Indeed, that is the question. This posting is going to cover why pre-writing is important, especially in the academic arena, and how it can make the difference between a knock-out submission or one that falls flat on its face.
What Is It?
Pre-writing is one of many steps in the writing project. It's one of the first things you do to get started. Why is this important? It's the launching point to a great submission. This is especially the case when you have large submissions, such as research papers, where there are many moving parts that can be difficult to manage if you don't have a plan of action in place. But pre-writing can even be used for smaller submissions, such as one-page essays. There's not a lot of moving parts, but the parts that you do have to consider still can be delivered effectively by having a concerted process in place to start everything off.
Save a few superhuman people, writing is hard. The act of writing may be natural, but the maximized expression of the content is not at all; that's something that has to be learned. This graphic says it all:
For us normal people with regular-sized brains, the hardest part of the writing process is the beginning. Pre-writing to the rescue!
What Does It Look Like?
Like Lady Gaga, it can take many forms. The most common type is brainstorming. You have probably heard the term before. It's simply the process of writing down all the ideas that come into your head when you think of a topic, or even when you're trying to come up with one. For us, this can be a difficult task. We're focused on organization and systematic ways of communicating thoughts, so our tendency is to be concerned with how the brainstorming comes out and falls onto the paper or computer screen.

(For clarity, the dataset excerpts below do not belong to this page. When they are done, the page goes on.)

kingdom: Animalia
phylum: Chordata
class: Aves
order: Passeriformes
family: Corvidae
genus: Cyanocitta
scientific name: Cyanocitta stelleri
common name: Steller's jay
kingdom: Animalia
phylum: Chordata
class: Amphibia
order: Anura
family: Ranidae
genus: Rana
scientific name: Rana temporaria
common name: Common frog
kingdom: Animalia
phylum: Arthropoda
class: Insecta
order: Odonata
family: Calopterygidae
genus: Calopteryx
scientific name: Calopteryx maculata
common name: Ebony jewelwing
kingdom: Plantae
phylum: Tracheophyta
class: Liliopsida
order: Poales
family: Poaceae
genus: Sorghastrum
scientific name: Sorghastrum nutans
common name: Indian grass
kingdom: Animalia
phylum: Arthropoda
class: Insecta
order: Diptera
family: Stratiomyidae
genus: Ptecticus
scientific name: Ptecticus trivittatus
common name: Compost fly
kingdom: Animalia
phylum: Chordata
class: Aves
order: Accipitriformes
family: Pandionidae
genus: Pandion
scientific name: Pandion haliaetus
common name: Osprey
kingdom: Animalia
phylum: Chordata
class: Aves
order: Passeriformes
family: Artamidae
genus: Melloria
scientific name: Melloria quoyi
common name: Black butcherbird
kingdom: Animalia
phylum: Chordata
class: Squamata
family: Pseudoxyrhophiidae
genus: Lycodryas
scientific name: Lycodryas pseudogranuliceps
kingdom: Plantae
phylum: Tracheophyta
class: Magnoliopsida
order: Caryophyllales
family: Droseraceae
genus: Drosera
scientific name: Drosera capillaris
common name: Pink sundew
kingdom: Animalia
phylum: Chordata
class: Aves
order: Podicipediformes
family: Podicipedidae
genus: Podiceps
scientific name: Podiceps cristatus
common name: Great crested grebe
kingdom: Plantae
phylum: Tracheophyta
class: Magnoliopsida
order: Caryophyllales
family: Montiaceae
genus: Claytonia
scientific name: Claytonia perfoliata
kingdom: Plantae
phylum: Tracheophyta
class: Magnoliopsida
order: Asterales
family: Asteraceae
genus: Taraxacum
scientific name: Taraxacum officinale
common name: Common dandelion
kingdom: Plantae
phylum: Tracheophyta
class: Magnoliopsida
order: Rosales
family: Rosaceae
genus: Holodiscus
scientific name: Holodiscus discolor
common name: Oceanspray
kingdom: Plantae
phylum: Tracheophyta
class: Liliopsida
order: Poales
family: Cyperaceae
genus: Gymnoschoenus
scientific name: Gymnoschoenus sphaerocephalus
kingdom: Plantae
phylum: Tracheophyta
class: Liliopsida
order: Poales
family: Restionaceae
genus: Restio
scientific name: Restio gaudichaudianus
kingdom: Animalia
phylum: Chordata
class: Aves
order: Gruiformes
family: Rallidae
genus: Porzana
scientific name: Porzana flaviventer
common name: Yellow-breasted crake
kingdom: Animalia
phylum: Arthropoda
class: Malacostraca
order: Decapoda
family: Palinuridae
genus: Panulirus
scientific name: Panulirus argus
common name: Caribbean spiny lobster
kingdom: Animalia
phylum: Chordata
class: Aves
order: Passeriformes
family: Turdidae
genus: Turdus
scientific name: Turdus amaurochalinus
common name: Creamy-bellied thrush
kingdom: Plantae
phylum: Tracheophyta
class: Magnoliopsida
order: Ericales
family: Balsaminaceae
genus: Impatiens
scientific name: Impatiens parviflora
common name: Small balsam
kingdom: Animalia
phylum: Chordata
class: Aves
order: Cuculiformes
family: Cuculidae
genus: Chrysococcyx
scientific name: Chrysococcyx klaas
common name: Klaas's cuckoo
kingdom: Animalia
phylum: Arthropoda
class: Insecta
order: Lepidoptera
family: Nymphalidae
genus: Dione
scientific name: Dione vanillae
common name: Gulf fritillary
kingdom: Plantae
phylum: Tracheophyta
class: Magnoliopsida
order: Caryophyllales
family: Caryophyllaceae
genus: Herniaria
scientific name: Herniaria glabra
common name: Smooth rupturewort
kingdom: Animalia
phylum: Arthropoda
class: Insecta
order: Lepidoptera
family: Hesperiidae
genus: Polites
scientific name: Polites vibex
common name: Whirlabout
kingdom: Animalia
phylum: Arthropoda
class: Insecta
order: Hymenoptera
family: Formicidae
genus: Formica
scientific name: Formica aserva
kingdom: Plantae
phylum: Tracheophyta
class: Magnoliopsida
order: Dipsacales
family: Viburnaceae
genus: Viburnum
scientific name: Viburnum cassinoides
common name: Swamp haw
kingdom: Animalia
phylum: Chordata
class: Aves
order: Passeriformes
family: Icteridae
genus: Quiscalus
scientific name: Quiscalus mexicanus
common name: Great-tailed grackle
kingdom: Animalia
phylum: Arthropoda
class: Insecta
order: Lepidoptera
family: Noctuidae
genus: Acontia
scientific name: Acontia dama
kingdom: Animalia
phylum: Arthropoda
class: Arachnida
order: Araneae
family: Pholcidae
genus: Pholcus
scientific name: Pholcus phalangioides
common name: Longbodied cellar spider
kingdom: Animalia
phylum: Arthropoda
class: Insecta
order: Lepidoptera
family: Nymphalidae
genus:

It's counterproductive to approach it this way, though. You don't want a nice little work of art at the end of the brainstorming section. You want a hundred ideas displayed so that you can weight them in importance and interest. Of course, you want to have some type of order to your thoughts at the end of the session; you just don't want to be obsessive about the details of them.
Some people like to brainstorm via an outline. While we can appreciate this approach, it still strikes us as a little too focused on organization. Our suggestion is to write down the thoughts, and just before finishing, group the similar ones together. After that, start striking out the ones that clearly aren't germane to your goal or that won't allow for enough support to be given to your central argument. You can do this on paper or with a computer. The main consideration is getting those thoughts out of your brain.
Next, we have pre-writing. This is when you take your results from the brainstorm and start to officially organize them in a coherent fashion. It's important to note that this arrangement will likely change as your work on your submission progresses. Why? Well, you may find that one point that you thought imperative to state upfront may now be worthy of waiting until the end. Or you may find that several pieces of supoporting evidence just don't do the trick for your argument, so you'll need to remove that support and replace it with something else. There can be any number of reasons why changes will take place.
In pre-writing is where we suggest you start pulling together a working outline, even if it will change later. The purpose is to align your thoughts logically and in a digestable way for you to tackle when you start writing your submission. This is no longer the wanton floating around of ideas you find in the brainstorming session; this is time to visualize how these ideas can be presented with coherence.
After you have gotten your outline together--and after you have conducted enough research--you move into writing a rough (first) draft of your submission. This draft is not intended to be a chef d'oeuvre. It's supposed to have syntax problems and probably will divagate at several points. Really, this is a pulling together of your work in the outline and putting it on paper in an official format. Although you want to follow the flow of your outline, this is still not the place to be obsessive over the details. Just be mindful of writing coherently, and you'll end up with something that will remotely resemble the final output.
We consider the rewriting phase to be a part of the pre-writing experience in the sense that you still don't have a final piece of writing ready to be submitted to and scrutinized by the intended audience. This is when you're making corrections to the first draft, changing your organization, adding and deleting ideas and support, and ensuring that you are wittling things down to a fine point.
The rewriting phase may require that you write a second draft after you have excised much from the first. The excision process may result in your wanting to position your ideas differently, or even add new ones with proper support. This is normal if that's the case for you.
The pre-writing phase of the writing the process is crucial, no matter the complexity and size of the document, although the level of pre-writing necessary will vary. Just avoid the urge to skip it. Unless you're one of the famed writers of great novels and epics, don't even think about skipping this step.